While everyone can and should be searching for the right set of solutions to address the many systemic challenges, at the end of the day, someone still needs to actually DELIVER the primary care. And it would be GREAT if it were, in fact, world-class. Fortunately, world-class Primary Care was clearly defined by NASEM in 2021 with the release of its epic tome “Implementing High Quality Primary Care”:
- World-class primary care is “the provision of whole-person, integrated, accessible, and equitable healthcare by interprofessional teams that are accountable for addressing the majority of an individual’s health and wellness needs across settings and through sustained relationships [my emphasis] with patients, families, and communities.” (National Academy of Engineering, Science, and Medicine Consensus Study Report on Implementing High-Quality Primary Care (“IHQPC”), pg 46 ).
- World-class primary care is “the only component of healthcare where an increase in supply is associated with better population health and more equitable outcomes.” (IHQPC, pg 48-49).
- World-class primary care has a “demonstrated and superior capacity among healthcare services to improve population health and health equity for all society. It should not be viewed as another “commodity service whose value needs to be demonstrated in a competitive marketplace but rather as a Common Good to be promoted by responsible public policy and supported by private sector action.” (IHQPC, pg 373).
- World-class primary care “remains the largest platform for continuous, person-centered, relationship-based care that considers the needs and preferences of individuals, families, and communities and whose value is demonstrated with markedly stable usage patterns for more than 50 years (Green et al., 2001; Johansen et al., 2016; White et al, 1961).
I will continue to beat the drum, alongside so many others, to urge the healthcare industry, employers, and payers to raise the bar on their expectations of what foundational Primary Care can do and of what “world-class” should be.

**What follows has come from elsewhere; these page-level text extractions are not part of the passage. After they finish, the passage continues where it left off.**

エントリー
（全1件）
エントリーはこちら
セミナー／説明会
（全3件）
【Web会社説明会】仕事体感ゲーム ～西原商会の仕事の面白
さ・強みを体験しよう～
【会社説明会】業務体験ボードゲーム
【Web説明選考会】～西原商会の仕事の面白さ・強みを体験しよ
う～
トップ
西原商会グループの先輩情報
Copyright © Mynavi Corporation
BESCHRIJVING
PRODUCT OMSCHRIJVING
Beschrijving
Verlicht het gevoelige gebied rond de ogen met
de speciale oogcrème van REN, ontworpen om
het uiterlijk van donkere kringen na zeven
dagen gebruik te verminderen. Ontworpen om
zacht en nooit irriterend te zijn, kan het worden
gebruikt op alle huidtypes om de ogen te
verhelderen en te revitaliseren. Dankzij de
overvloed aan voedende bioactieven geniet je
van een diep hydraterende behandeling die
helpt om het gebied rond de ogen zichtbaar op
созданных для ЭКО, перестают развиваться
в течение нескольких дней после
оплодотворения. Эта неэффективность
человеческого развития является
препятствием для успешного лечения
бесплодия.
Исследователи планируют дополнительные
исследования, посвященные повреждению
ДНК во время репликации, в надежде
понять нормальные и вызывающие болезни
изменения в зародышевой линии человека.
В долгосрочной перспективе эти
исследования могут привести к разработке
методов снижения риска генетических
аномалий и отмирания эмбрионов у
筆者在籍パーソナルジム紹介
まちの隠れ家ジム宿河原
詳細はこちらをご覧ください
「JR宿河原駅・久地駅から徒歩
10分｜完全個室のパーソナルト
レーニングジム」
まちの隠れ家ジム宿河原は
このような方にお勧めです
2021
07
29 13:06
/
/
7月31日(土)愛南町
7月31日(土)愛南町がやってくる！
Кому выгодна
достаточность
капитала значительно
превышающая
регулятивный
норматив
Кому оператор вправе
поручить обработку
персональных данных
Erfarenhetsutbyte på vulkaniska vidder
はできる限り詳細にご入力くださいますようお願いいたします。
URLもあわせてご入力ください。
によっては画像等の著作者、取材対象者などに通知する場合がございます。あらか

- World-class primary care can NOT (by definition – see above) be the provision of services that are delivered by navigators, intermediaries, or others who don’t actually provide care. It must be hands-on, relationship-based, and continuous over time. Care delivery is where the magic happens, where the proverbial “value” rubber hits the “proof of ROI” road, where meaningful relationships are forged, where anxieties are calmed, tears are shed (and wiped away), and where real care happens.
- World-class primary care has been demonstrated time and time again, study after study, painstakingly, for more than 20 years in every possible forum and yet somehow we still are wondering if it will work, if it can be implemented, or should we be looking for alternatives.
- World-class primary care is being delivered by next generation companies like Crossover, Marathon, ChenMed, Devoted, Cityblock, Oak Street, and several others. These are hand-to-hand, arm-in-arm primary care companies that are “all in” on actual care delivery under a wide variety of true value-based arrangements.
World-class primary care is a known care model. It has been implemented in multiple settings and, as the evidence has repeatedly shown, it delivers results in ways that piecemeal “innovations” do not. Wherever you find it, it should be celebrated, encouraged, promoted, recognized and–most importantly–implemented. We need to collectively ensure world-class primary care — health as it should be — can be readily available everywhere in the future!